Muitos estão descalços, outros de chinelo. Os que usam tênis estão sem cadarço. “Para evitar que se enforquem”, diz um policial, como em um cochicho, para mim. Alguns choram e, antes mesmo de o juiz começar, se declaram inocentes de todas as acusações.
Como em um script, as perguntas se repetem: “Você usa drogas?”, “Sofreu violência policial na hora do flagrante?”, “Tem endereço fixo?”, “Trabalha?”, “Por que fez isso?”, entre outras. A maioria tem endereço fixo. Alguns fornecem número de telefone de familiares quando questionados pelo juiz. A ficha corrida do custodiado é objeto de discussão e análise das partes.
Contudo, não cabe ao juiz julgar o motivo da prisão.

“O senhor fala português?”

“É do jeito que a rua traz”, me diz o juiz Rubens Pedreiro Lopes antes de mais uma audiência. Ele é um dos que compõem o Departamento de Inquéritos Policiais (DIPO), responsável pela realização e gestão das audiências de custódia. “Diferente das varas, em que o réu vem do CDP [Centro de Detenção Provisória, para presos que aguardam julgamento], arrumadinho, trocado, de banho tomado, aqui é do jeito que foi pego”.
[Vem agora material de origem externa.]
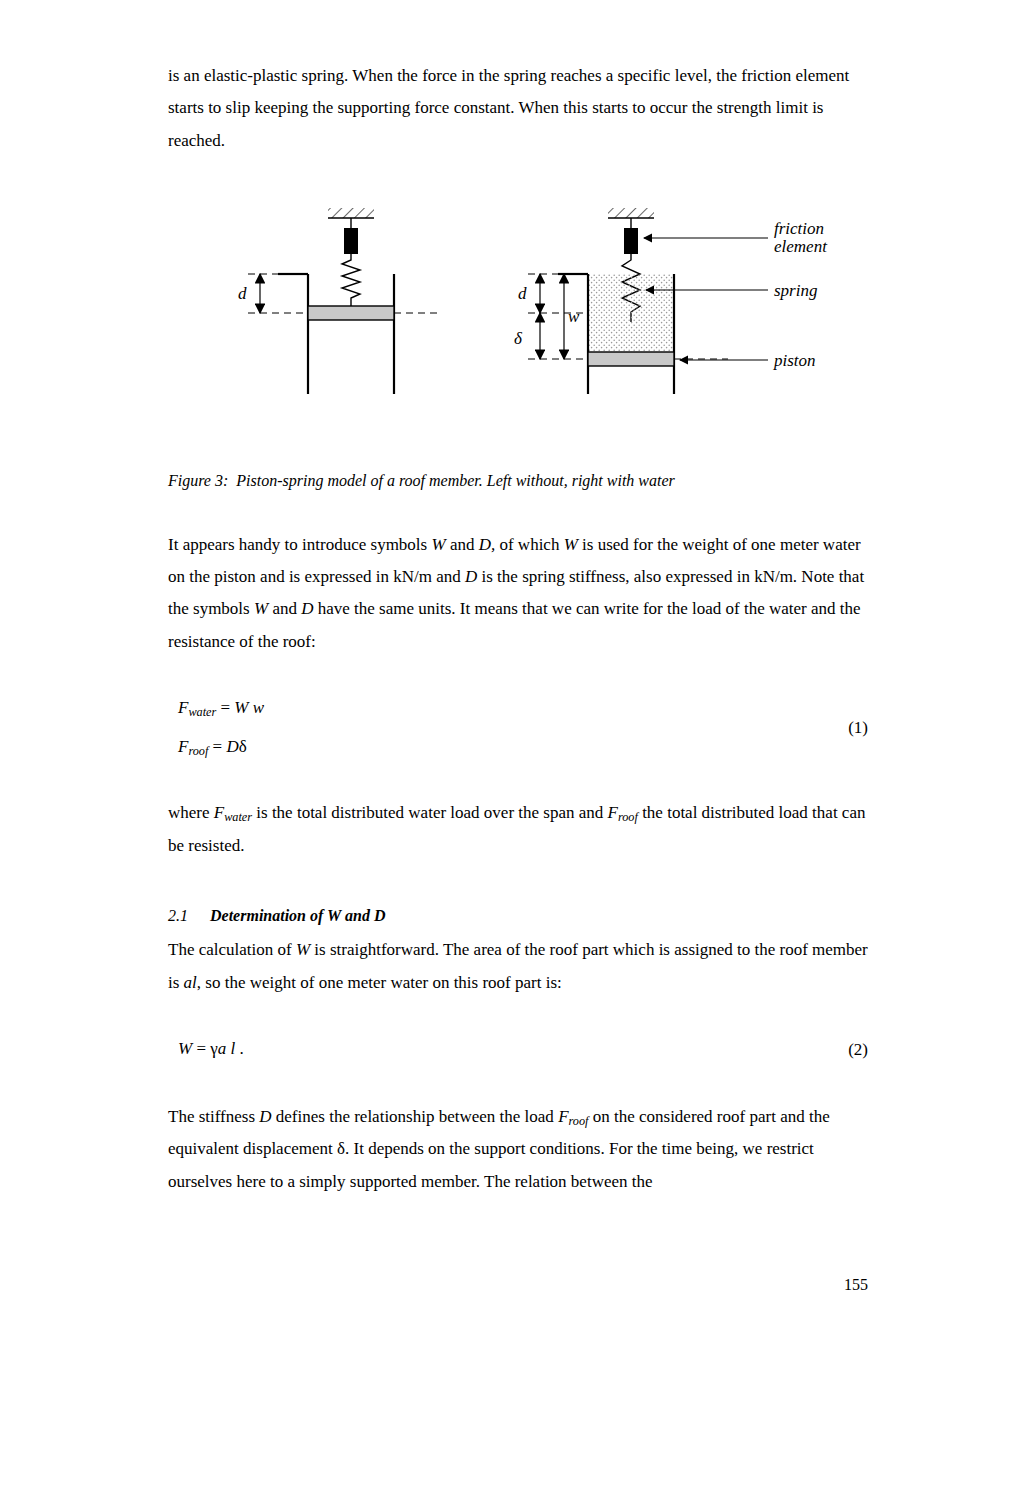is an elastic-plastic spring. When the force in the spring reaches a specific level, the friction element starts to slip keeping the supporting force constant. When this starts to occur the strength limit is reached.
d d δ w friction element spring piston
Figure 3: Piston-spring model of a roof member. Left without, right with water
It appears handy to introduce symbols W and D, of which W is used for the weight of one meter water on the piston and is expressed in kN/m and D is the spring stiffness, also expressed in kN/m. Note that the symbols W and D have the same units. It means that we can write for the load of the water and the resistance of the roof:
Fwater = W w Froof = Dδ
(1)
where Fwater is the total distributed water load over the span and Froof the total distributed load that can be resisted.
2.1 Determination of W and D
The calculation of W is straightforward. The area of the roof part which is assigned to the roof member is al, so the weight of one meter water on this roof part is:
W = γa l .
(2)
The stiffness D defines the relationship between the load Froof on the considered roof part and the equivalent displacement δ. It depends on the support conditions. For the time being, we restrict ourselves here to a simply supported member. The relation between the
155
Questiono se, pela experiência dele, a determinação do próprio Conselho Nacional de Justiça (CNJ) de que o flagrado deve ser levado ao encontro do juiz em até 24 horas tem sido cumprido. “A média não passa de 24 horas”, avalia. “Depende bastante da distância. Tem delegacias que trazem no mesmo dia. A da Casa Verde [13º DP], por exemplo, faz o flagrante às 9h, às 14h o cara já está aqui. São Paulo é dividido por 8 seccionais, que é delegacia de trânsito, onde o bonde que traz para cá passa. Entre o início da lavratura do flagrante até o final, existe um lapso considerável. O tráfico, por exemplo. Os policiais apresentam o flagrado para a autoridade policial. Eles precisam fazer um laudo no IC [Instituto de Criminalística] para provar que aquilo é droga, porque você não pode instaurar inquérito sem materialidade. Isso pode levar mais de 3 horas. Mas dificilmente chega a passar de 24 horas”, explica.
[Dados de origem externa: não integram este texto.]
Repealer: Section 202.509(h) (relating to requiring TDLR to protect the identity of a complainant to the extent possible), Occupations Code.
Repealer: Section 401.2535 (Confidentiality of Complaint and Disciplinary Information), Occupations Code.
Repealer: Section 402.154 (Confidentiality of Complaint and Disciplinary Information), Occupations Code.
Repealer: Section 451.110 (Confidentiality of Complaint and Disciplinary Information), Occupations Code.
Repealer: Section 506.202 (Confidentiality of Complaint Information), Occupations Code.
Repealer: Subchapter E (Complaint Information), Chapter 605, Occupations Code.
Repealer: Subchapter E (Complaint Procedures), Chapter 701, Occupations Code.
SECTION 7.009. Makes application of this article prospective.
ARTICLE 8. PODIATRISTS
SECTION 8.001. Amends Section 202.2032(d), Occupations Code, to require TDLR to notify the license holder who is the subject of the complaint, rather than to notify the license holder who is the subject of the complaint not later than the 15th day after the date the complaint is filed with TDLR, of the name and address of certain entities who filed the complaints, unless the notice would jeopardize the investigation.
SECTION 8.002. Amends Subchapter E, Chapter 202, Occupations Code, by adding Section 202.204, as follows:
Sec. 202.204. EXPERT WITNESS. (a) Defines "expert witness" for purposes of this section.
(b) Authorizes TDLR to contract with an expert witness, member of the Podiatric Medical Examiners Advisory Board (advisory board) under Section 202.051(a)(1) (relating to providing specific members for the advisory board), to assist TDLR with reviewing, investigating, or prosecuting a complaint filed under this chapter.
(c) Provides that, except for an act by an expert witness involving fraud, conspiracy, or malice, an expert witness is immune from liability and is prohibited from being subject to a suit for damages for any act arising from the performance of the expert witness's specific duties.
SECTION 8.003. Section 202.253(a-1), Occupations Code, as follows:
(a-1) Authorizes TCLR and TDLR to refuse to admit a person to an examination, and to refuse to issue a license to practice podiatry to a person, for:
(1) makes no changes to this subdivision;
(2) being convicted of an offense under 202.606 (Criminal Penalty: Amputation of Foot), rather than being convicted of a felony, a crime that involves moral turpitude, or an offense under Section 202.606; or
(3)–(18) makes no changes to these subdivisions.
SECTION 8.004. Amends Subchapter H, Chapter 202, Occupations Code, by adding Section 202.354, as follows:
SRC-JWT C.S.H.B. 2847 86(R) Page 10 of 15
Marcelo, morador de rua, negro. Está descalço e por isso posso ver os pés muito sujos e as unhas podres. Quase não tem dentes. Exala um odor de muitos dias – talvez semanas ou meses – sem banho. Apresenta dificuldade para falar. A acusação é bastante básica dentre moradores de rua e usuários de crack: furto. Contudo, acena negativamente com a cabeça quando questionado se usa drogas. Parece confuso, porque na sequência, também acenando sim ou não com a cabeça, responde ao juiz que já frequentou o Cratod (Centro de Referência em atenção Psicossocial), um programa do município que existe para redução de danos na região da Luz.
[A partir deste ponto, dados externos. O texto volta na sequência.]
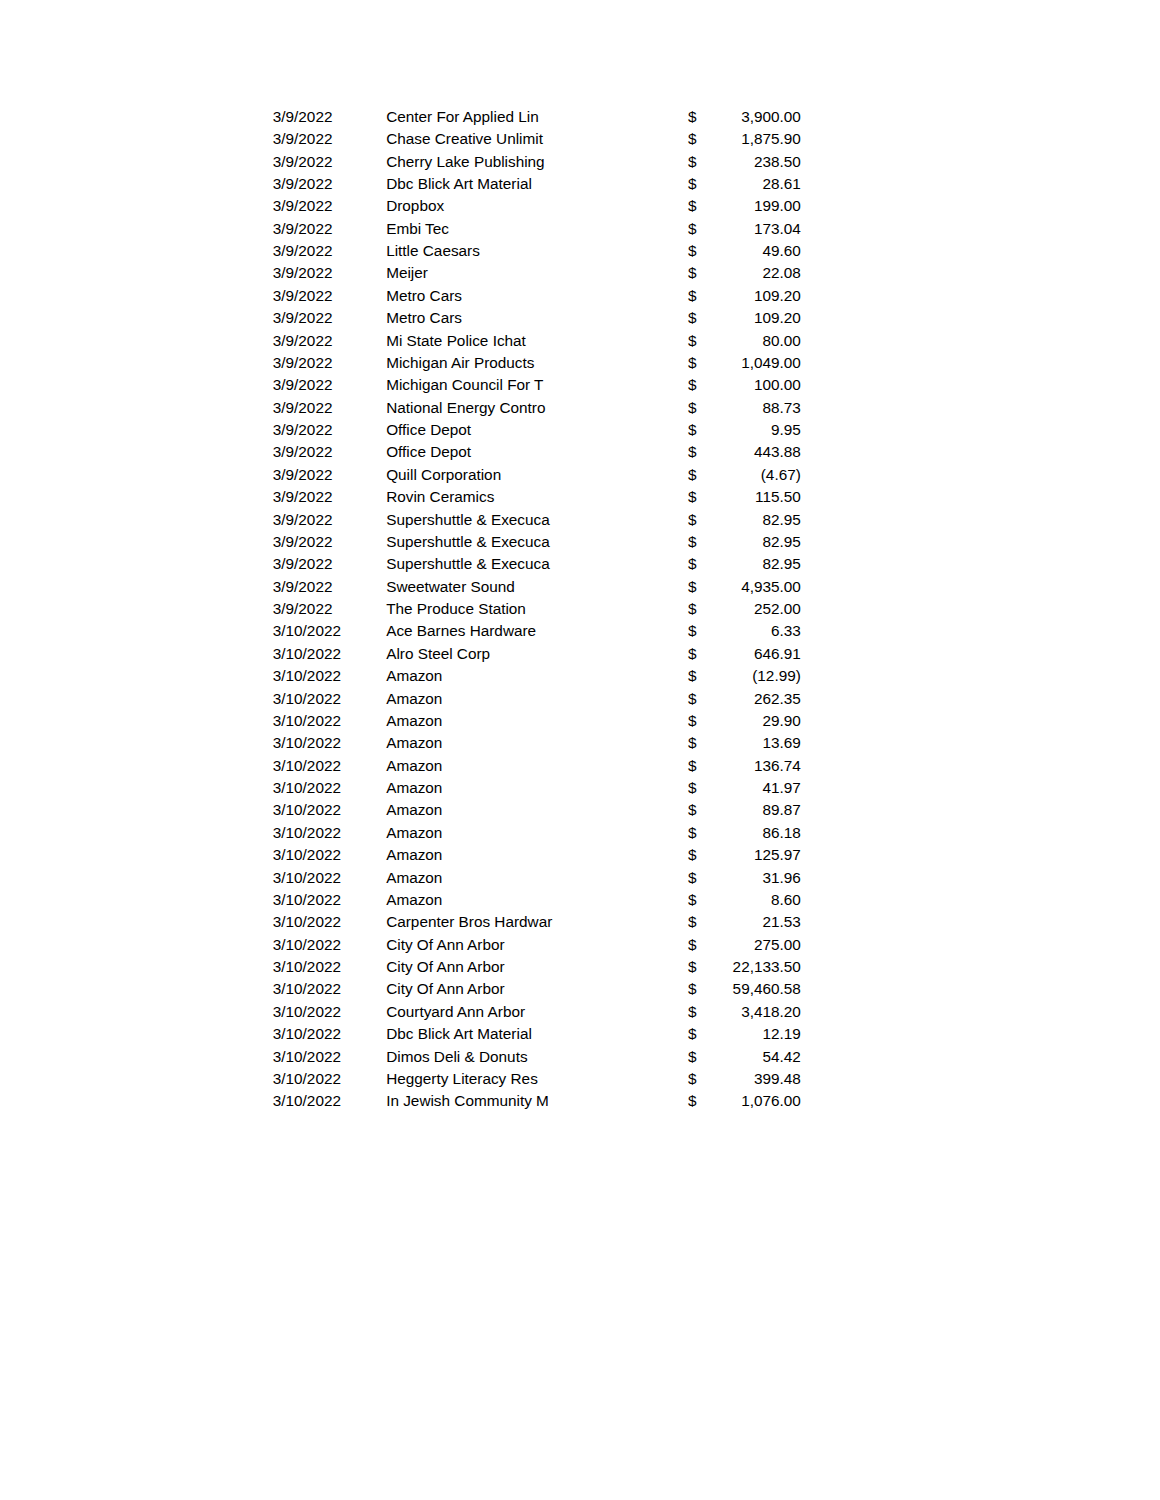| 3/9/2022 | Center For Applied Lin | $ | 3,900.00 |
| 3/9/2022 | Chase Creative Unlimit | $ | 1,875.90 |
| 3/9/2022 | Cherry Lake Publishing | $ | 238.50 |
| 3/9/2022 | Dbc Blick Art Material | $ | 28.61 |
| 3/9/2022 | Dropbox | $ | 199.00 |
| 3/9/2022 | Embi Tec | $ | 173.04 |
| 3/9/2022 | Little Caesars | $ | 49.60 |
| 3/9/2022 | Meijer | $ | 22.08 |
| 3/9/2022 | Metro Cars | $ | 109.20 |
| 3/9/2022 | Metro Cars | $ | 109.20 |
| 3/9/2022 | Mi State Police Ichat | $ | 80.00 |
| 3/9/2022 | Michigan Air Products | $ | 1,049.00 |
| 3/9/2022 | Michigan Council For T | $ | 100.00 |
| 3/9/2022 | National Energy Contro | $ | 88.73 |
| 3/9/2022 | Office Depot | $ | 9.95 |
| 3/9/2022 | Office Depot | $ | 443.88 |
| 3/9/2022 | Quill Corporation | $ | (4.67) |
| 3/9/2022 | Rovin Ceramics | $ | 115.50 |
| 3/9/2022 | Supershuttle & Execuca | $ | 82.95 |
| 3/9/2022 | Supershuttle & Execuca | $ | 82.95 |
| 3/9/2022 | Supershuttle & Execuca | $ | 82.95 |
| 3/9/2022 | Sweetwater Sound | $ | 4,935.00 |
| 3/9/2022 | The Produce Station | $ | 252.00 |
| 3/10/2022 | Ace Barnes Hardware | $ | 6.33 |
| 3/10/2022 | Alro Steel Corp | $ | 646.91 |
| 3/10/2022 | Amazon | $ | (12.99) |
| 3/10/2022 | Amazon | $ | 262.35 |
| 3/10/2022 | Amazon | $ | 29.90 |
| 3/10/2022 | Amazon | $ | 13.69 |
| 3/10/2022 | Amazon | $ | 136.74 |
| 3/10/2022 | Amazon | $ | 41.97 |
| 3/10/2022 | Amazon | $ | 89.87 |
| 3/10/2022 | Amazon | $ | 86.18 |
| 3/10/2022 | Amazon | $ | 125.97 |
| 3/10/2022 | Amazon | $ | 31.96 |
| 3/10/2022 | Amazon | $ | 8.60 |
| 3/10/2022 | Carpenter Bros Hardwar | $ | 21.53 |
| 3/10/2022 | City Of Ann Arbor | $ | 275.00 |
| 3/10/2022 | City Of Ann Arbor | $ | 22,133.50 |
| 3/10/2022 | City Of Ann Arbor | $ | 59,460.58 |
| 3/10/2022 | Courtyard Ann Arbor | $ | 3,418.20 |
| 3/10/2022 | Dbc Blick Art Material | $ | 12.19 |
| 3/10/2022 | Dimos Deli & Donuts | $ | 54.42 |
| 3/10/2022 | Heggerty Literacy Res | $ | 399.48 |
| 3/10/2022 | In Jewish Community M | $ | 1,076.00 |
Já foram mais de dez perguntas feitas pelo juiz, todas respondidas apenas com acenos de cabeça, sem palavras. Por fim, o juiz Rodrigo Tellini pergunta:
“O senhor fala português?”
“Ohurm… uchinhãr… ahrm…”, o réu responde. Apenas grunhidos.
O juiz decide liberar o homem da prisão e faz um encaminhamento para que retorne ao Cratod a fim de encontrar auxílio médico. Por entender que existe uma situação de vulnerabilidade e que o crime não envolveu grave ameaça, dispensa a prisão preventiva. Quando o acusado sai, o juiz me conta que no boletim de ocorrência havia a indicação de que o delegado não havia conseguido estabelecer qualquer diálogo inteligível com o flagrado.
Luciano tem apenas 21 anos, mas parece ter mais de 30. É morador de um albergue na avenida Zachi Narchi, na zona norte de São Paulo, mas acabou perdendo a vaga porque se ausentou da apresentação no horário determinado por dois dias. Não voltou para o abrigo, porque teve uma recaída no crack. Juiz pede encaminhamento para tratamento em algum Caps ou Cratod. “Não tem como mandar esse cara para a prisão. Não faz sentido. Ele está doente e precisa de atendimento de saúde e não de cadeia”, afirma o juiz.
Fernando não sabe quantos anos tem. Afirma ser usuário de crack e álcool e diz que está com duas doenças: sífilis e hepatite — muito comuns em população de rua. Para se ter uma ideia, um morador de rua tem 28 vezes mais chance de contrair doenças como hepatite e tuberculose, de acordo com a Organização Mundial da Saúde. Era a quinta visita à audiência de custódia — e a segunda com o mesmo juiz — em seis meses. “O último B.O. [Boletim de Ocorrência] eu assinei contrariado”, reclama Fernando. Ele vai para a preventiva.
“É uma situação de vulnerabilidade. É a quinta vez que ele passa na custódia só esse ano. A gente sabe que a situação desse cidadão é muito mais social do que prisional, mas a gente também precisa brecar aqui, dar uma resposta. A gente não tá aqui julgando para a sociedade, mas a gente tem que fazer essa ponderação”, explica um outro magistrado da DIPO.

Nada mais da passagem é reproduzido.